Someone needs to tell Internet NZ that the Government can already hack into encrypted messages…
Government warned over Five Eyes
Attempts by the so-called Five Eyes alliance to prevent terrorists using encrypted messages should be carefully considered, a Kiwi internet users group says.
Ministers from the intelligence sharing alliance between New Zealand, Australia, Canada, United Kingdom and United States met earlier this week to discuss how to work with communication providers to tackle terrorism.
But Internet NZ says it is worried the alliance governments will look to write new laws to force service providers to give them “backdoor” access enabling encrypted messages to be read.
The lobby has joined Amnesty International, Human Rights Watch, Reporters Without Borders and 79 other groups in signing an open letter, addressed to the Five Eyes governments.
…it’s almost as if whoever is running Internet NZ never went to any of our meetings on the mass surveillance laws.
The Telecommunications (Interception Capability and Security) Bill forces all telecommunications companies to open their networks to surveillance, it’s the enabler legislation to the draconian civil rights abuses the GCSB can now conduct legally. There’s no point in being able to spy on NZers if all the telecommunications companies who carry the data the Government want to spy on won’t play ball, so the TICS Bill forces them to comply with their networks being open to NZs various intelligence apparatus.
The Government passed law that forces anyone they target to hand over back door keys to their networks. The GCSB and SIS already have these powers, and the Government currently is looking to expand that to the Police…
Prime Minister Bill English has let on that New Zealand spies are involved in talks about allowing police easier access to encrypted messaging services like WhatsApp to intercept terrorist communications.
Australian Prime Minister Malcolm Turnbull has called for large companies like Facebook and Apple that own messaging services to open up access to security agencies to help them combat the spread of extremism.

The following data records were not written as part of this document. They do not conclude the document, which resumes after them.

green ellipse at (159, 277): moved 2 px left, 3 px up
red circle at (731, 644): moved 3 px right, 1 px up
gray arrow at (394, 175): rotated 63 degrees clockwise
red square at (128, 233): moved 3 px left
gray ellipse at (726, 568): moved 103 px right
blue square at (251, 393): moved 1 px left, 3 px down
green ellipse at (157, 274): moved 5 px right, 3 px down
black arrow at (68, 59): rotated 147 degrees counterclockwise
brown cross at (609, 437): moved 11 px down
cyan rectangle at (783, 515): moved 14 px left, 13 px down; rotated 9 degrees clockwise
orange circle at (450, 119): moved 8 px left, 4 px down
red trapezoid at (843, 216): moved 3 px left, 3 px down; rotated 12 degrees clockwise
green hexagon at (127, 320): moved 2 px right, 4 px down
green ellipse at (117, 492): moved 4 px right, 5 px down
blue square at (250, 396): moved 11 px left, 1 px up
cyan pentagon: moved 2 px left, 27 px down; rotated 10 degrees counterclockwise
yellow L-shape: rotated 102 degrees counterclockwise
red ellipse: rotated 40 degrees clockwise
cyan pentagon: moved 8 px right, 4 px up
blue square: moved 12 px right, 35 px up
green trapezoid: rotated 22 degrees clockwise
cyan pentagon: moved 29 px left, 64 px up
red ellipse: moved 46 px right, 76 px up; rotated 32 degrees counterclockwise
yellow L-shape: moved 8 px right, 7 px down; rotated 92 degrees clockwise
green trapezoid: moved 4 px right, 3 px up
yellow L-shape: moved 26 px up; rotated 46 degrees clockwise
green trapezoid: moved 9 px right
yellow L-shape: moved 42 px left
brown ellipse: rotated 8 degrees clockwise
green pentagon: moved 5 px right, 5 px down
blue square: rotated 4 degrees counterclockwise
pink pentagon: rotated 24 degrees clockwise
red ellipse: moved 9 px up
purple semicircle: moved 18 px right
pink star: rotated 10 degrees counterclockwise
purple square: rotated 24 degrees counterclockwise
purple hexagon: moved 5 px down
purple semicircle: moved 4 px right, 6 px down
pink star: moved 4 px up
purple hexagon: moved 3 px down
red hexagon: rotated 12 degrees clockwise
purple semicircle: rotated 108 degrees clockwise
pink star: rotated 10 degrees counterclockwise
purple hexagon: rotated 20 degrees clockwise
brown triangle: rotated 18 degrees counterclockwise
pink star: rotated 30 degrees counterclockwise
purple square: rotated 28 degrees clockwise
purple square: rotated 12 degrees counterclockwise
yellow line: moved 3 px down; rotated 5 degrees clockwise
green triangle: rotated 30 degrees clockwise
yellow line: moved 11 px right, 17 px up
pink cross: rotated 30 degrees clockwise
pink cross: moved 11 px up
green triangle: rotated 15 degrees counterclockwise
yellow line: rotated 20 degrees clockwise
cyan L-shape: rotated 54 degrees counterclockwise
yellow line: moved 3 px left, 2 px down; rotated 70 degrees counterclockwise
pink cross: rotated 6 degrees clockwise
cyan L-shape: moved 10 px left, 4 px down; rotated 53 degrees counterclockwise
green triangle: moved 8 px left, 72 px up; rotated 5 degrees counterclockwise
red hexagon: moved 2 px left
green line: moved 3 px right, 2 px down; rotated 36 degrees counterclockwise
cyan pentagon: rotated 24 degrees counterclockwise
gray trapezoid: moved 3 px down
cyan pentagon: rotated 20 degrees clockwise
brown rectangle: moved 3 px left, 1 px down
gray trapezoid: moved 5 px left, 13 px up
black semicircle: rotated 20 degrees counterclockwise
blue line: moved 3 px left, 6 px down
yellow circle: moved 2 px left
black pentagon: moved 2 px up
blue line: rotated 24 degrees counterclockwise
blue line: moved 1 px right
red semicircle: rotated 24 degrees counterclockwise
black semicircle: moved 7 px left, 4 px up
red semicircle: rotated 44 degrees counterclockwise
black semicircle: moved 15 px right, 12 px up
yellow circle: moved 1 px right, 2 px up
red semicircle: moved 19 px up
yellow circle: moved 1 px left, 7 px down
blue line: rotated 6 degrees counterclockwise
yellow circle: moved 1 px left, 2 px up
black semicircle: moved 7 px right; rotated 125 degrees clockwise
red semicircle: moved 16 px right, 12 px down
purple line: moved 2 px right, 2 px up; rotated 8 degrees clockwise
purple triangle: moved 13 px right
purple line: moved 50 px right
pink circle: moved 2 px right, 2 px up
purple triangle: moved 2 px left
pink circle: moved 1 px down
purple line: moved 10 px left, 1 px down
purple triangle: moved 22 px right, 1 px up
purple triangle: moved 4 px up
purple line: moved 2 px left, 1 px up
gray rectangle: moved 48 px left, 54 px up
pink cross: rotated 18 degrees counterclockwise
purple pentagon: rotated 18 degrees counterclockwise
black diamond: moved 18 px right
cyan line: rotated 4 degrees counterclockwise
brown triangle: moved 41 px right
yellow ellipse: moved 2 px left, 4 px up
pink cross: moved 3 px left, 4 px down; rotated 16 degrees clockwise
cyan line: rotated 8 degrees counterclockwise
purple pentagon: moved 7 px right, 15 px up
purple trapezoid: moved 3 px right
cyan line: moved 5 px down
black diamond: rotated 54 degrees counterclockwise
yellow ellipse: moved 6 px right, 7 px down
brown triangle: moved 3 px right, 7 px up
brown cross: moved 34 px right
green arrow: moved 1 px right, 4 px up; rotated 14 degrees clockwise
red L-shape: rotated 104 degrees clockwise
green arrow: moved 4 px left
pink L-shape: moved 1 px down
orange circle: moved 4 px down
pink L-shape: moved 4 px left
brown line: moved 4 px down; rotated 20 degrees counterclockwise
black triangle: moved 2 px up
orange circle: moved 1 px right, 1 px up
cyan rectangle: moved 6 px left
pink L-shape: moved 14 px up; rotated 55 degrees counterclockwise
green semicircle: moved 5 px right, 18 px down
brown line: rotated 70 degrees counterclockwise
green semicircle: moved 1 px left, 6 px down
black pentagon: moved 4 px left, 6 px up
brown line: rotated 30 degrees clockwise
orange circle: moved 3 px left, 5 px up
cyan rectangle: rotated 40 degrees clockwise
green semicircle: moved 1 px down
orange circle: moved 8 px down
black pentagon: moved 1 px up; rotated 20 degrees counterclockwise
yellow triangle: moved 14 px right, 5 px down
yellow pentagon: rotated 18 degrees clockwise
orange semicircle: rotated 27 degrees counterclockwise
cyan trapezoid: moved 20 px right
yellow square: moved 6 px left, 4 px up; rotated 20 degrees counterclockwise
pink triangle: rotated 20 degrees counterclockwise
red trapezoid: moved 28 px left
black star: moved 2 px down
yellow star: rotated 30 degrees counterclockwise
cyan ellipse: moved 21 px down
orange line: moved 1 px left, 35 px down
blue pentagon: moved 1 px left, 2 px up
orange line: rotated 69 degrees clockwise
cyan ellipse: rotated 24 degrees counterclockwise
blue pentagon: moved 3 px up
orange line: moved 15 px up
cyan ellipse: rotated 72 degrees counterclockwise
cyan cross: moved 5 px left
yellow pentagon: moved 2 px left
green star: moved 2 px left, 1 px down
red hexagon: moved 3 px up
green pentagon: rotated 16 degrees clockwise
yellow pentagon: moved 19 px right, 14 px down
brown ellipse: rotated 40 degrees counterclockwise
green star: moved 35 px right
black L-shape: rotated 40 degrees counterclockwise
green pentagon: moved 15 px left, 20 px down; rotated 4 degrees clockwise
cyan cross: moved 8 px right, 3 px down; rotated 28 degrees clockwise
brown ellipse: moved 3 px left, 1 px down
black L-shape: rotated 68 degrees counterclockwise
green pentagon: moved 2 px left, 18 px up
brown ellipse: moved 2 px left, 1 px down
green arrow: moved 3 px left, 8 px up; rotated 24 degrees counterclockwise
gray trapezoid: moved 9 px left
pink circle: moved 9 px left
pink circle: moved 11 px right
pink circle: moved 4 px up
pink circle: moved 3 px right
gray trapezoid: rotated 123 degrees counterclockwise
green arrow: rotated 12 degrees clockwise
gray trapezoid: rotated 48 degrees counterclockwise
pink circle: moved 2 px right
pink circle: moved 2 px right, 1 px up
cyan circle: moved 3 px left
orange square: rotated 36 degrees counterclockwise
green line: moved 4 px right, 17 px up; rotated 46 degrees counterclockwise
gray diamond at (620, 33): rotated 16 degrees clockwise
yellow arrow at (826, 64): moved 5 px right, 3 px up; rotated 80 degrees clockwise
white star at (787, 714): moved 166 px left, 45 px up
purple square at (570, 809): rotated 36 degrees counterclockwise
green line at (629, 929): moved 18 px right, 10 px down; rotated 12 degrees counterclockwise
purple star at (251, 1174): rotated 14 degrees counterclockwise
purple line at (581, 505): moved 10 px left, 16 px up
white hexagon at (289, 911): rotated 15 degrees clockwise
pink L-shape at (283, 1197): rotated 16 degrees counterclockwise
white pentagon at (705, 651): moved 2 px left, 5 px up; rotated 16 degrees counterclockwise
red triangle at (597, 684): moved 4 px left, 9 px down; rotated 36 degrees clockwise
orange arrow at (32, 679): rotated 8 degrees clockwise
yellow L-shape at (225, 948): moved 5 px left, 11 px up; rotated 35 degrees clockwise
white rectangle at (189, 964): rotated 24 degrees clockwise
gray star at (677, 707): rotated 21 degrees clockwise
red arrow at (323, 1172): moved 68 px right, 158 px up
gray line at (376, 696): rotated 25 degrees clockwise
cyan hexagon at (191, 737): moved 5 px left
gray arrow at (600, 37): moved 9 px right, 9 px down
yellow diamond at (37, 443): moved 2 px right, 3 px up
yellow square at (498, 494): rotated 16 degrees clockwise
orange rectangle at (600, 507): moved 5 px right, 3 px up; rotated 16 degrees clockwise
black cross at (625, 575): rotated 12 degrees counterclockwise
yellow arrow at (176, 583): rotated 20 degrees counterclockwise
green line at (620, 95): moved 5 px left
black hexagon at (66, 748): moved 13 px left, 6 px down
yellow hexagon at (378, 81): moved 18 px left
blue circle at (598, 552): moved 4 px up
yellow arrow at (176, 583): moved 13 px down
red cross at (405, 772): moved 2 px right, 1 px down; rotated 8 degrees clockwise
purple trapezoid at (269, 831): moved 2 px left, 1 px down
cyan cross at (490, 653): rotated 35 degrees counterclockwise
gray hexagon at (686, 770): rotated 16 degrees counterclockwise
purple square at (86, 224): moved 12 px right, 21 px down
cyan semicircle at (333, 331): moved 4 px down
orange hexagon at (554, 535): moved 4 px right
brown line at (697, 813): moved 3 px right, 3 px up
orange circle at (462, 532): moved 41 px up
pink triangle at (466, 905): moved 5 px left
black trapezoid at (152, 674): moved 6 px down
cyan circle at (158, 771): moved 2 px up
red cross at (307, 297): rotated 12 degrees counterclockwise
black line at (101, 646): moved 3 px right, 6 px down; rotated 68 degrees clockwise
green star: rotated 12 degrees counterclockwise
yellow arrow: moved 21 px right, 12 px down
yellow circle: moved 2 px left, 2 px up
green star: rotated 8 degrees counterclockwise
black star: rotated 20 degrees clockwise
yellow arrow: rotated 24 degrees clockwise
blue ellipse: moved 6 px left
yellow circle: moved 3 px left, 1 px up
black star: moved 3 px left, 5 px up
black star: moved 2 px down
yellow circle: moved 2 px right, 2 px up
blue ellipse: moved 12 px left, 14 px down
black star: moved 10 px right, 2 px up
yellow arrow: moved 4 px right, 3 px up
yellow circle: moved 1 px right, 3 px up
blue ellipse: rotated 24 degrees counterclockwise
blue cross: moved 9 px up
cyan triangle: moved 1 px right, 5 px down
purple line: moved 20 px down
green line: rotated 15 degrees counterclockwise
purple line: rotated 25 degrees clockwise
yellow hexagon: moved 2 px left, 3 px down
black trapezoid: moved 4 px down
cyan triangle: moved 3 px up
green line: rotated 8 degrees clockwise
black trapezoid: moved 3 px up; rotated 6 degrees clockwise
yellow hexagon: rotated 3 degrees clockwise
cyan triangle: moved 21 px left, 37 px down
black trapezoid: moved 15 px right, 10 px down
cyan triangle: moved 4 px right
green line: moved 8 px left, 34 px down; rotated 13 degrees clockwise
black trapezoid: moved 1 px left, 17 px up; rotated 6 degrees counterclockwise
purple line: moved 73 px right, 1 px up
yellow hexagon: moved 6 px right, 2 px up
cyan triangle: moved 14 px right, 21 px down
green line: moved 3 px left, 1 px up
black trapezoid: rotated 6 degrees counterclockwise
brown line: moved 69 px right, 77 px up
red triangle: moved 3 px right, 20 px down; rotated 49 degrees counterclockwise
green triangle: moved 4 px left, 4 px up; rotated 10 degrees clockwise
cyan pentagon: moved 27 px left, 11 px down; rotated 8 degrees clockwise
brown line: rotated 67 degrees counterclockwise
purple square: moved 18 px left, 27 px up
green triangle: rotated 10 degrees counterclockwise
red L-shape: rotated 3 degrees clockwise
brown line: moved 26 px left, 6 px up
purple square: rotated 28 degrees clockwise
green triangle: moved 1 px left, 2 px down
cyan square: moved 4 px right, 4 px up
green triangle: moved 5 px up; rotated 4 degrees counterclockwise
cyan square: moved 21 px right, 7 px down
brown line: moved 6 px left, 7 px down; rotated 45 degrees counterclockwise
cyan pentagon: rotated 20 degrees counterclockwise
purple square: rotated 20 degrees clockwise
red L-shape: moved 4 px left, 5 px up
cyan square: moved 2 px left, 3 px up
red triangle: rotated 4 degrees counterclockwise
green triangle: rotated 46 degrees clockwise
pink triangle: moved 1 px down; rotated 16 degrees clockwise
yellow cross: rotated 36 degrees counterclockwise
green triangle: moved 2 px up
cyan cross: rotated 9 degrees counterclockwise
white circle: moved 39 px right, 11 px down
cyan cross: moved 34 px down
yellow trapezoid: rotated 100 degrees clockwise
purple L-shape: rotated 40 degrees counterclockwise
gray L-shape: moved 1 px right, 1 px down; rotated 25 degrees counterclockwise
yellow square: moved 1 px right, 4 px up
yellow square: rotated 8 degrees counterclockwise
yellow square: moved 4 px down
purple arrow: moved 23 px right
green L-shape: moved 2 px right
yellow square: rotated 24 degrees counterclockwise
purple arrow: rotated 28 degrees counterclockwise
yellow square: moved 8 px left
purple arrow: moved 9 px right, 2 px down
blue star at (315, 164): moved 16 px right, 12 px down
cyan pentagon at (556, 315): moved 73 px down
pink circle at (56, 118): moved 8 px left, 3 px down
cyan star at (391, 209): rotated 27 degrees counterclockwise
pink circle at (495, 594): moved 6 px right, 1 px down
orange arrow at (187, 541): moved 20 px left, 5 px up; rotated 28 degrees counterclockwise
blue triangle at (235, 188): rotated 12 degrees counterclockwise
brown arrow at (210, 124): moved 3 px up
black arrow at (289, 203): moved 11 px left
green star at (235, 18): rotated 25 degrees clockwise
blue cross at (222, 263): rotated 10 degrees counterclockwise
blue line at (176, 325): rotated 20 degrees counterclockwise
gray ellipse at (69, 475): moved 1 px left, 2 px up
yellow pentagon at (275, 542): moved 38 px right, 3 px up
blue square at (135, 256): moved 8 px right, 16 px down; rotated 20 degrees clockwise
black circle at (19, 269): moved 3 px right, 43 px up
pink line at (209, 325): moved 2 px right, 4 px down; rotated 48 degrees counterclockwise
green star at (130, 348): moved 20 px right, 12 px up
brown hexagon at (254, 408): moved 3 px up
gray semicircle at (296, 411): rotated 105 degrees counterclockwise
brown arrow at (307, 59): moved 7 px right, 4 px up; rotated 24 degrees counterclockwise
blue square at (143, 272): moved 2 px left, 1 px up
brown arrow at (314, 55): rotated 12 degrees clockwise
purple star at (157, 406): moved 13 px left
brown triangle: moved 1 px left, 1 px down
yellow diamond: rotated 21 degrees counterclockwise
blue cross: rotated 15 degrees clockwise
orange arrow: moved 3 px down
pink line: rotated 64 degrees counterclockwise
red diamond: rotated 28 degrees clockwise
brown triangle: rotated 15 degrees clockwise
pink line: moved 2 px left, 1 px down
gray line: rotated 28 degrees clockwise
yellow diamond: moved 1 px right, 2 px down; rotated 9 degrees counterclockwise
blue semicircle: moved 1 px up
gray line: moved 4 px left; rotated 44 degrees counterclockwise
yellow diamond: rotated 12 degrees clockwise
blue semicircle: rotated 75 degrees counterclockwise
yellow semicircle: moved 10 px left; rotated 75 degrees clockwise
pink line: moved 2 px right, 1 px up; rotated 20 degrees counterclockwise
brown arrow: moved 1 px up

Addressing media after his bilateral talk with US Secretary of State Rex Tillerson on Tuesday, Mr English let slip New Zealand is involved in looking into whether police should be given easier access to messaging services.
“We haven’t been part of, well, at official levels I’m sure they’ve been part of those discussions, because it’s been a concern for intelligence services for some time,” he said.
…this incredibly follows moves by National to expand mass surveillance tools to beneficiaries…
Privacy Commissioner John Edwards says the Ministry of Social Development’s (MSD) policy that requires social service providers to disclose client information goes too far.
Under the policy, providers will have to give the client information to the ministry when they apply for funding.
Speaking to The AM Show on Thursday, Mr Edwards said it would put people off seeking necessary help.
“The experience you or I might have of an organisation like MSD – which is that everyone’s there trying to do their best for people, trying to help people in their tough times – that’s not the experience of a lot of people,” he told host Duncan Garner.
“Just seeing that on the form – if you access these crisis services, that’ll go to MSD – that’s gonna put some people off and maybe even stop them getting the help they need.”
In addition to that, it’ll worsen MSD’s data, with people dropping off the grid and becoming “invisible” to Government and policy-makers.
Mr Edwards said MSD had not clearly explained why it wanted the client data.
“I don’t think they need it from everyone for every service they access… They need to say what it is going to be used for and what it isn’t going to be used for.”
…Anne Tolley says that we need all this information to create the best most cost effective welfare system.
I believe that the mass surveillance campaign that is being waged against beneficiaries serves a far darker agenda here. Government intelligence agencies around the world are attempting to work out how to sift through huge amounts of mass surveillance for real time use, that’s what Peter Thiel’s Palantir does.
What Government agencies want to know is how can they spy in real time over people and how far can they go in accessing peoples details. In NZ this desire takes the form of mass surveillance over beneficiaries because no one in NZ cares about beneficiaries and they have zero voice or power.
The counter productive problems with National’s mass surveillance of beneficiaries is that vulnerable people who are already too terrified to engage with any Government agency will actively avoid getting any help so that the neoliberal welfare state can’t track them down and punish them.
…and it follows local Government expanding mass surveillance powers…
…Internet NZ are trying to close the mass surveillance gate after the spies have bolted, moved to Sydney and have settled down with a fake family.
Internet NZ and our NGOs are 4 years too late on this issue. That they don’t seem to understand that speaks volumes for our digital rights.